## [Problems]
**1)** Using the Leslie Jones text, explain in one to three sentences why she was nominated for a Primetime Emmy Award in 2017 and 2018.
**2)** Please go on with the Leslie Jones text from its final sentence.

## [Text shown]
** begin **

- Born: Annette Leslie Jones September 7, 1967 (age 59) Memphis, Tennessee, U.S.
- Notable work: Former Saturday Night Live cast member and writer Ghostbusters (2016) Coming 2 America (2021) Good Burger 2 (2023)

Comedy career
- Years active: 1987–present
- Medium: Stand-up; film; television;
- Genres: Observational comedy; blue comedy; black comedy; physical comedy; racial humor; satire;
- Subjects: African-American culture; everyday life; pop culture; current events;

= Leslie Jones (comedian) =

American comedian and actress (born 1967)

Annette Leslie Jones (born September 7, 1967) is an American stand-up comedian and actress. She was a cast member and writer for the NBC sketch comedy series Saturday Night Live from 2014 to 2019, and hosted the ABC game show Supermarket Sweep. She has also been a featured performer at the Just for Laughs festival in Montreal and the Aspen Comedy Festival. In 2010, her one-hour comedy special, Problem Child, was broadcast on Showtime. Jones starred in Ghostbusters (2016) as Patty Tolan. In 2017 and 2018, Jones was nominated for a Primetime Emmy Award for Outstanding Supporting Actress in a Comedy Series for her work on Saturday Night Live.

** end **

## [Data extract]

** begin **

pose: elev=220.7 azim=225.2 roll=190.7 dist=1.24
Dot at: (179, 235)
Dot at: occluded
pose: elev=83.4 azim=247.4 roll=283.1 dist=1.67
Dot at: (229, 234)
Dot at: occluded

** end **
** begin **

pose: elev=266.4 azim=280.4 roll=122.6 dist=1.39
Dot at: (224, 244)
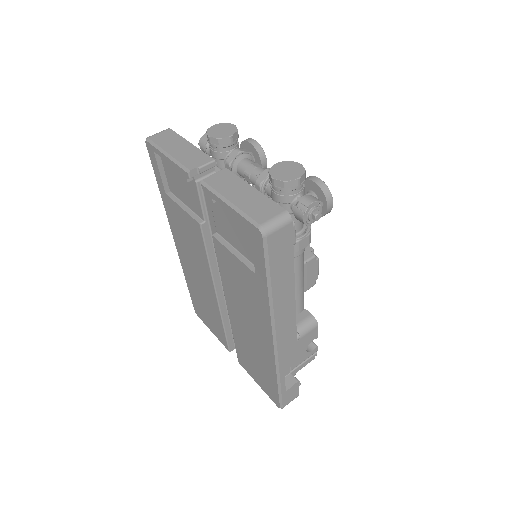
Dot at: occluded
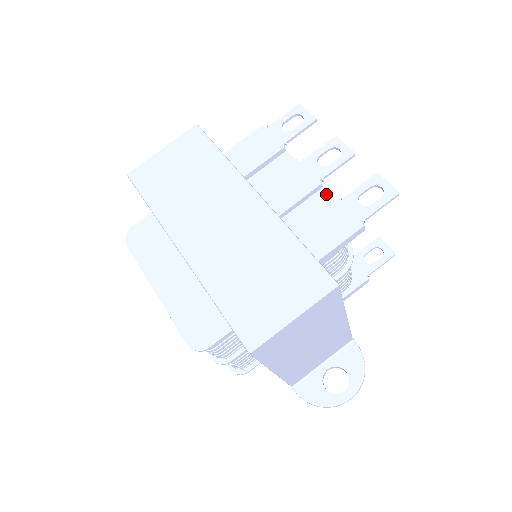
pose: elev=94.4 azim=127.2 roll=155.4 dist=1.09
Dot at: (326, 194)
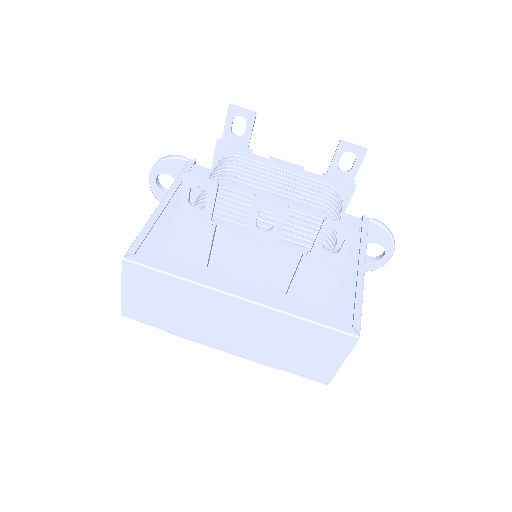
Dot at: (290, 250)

** end **

## [Responses per task]
**1)** Jones was nominated for Outstanding Supporting Actress in a Comedy Series in 2017 and 2018 for her work on Saturday Night Live. She was a cast member and writer on that NBC sketch comedy series from 2014 to 2019.

**2)**
==Early life==
Jones was born on September 7, 1967, in Memphis, Tennessee. She had a younger brother, Rodney Keith Jones (1971–2009). Her father, Willie Jones Jr., was in the United States Army, and her family relocated frequently. Her family moved to Los Angeles, when her father took a job at Stevie Wonder's radio station, KJLH, as an electronics engineer. Jones attended high school in Lynwood, California, where she also played basketball; her father suggested that she play the sport because of her height.

Jones attended Chapman University on a basketball scholarship. Initially unsure of what she wanted to study, Jones worked as a disc jockey at the student radio station, KNAB, and contemplated playing professional basketball overseas. When her coach, Brian Berger, left Chapman in 1986 for the head-coaching job at Colorado State University, Jones followed. Once at Colorado State, Jones contemplated pursuing a pre-law degree, but changed her major several times, including to accounting and computer science, before settling on communications. She left Colorado without a degree.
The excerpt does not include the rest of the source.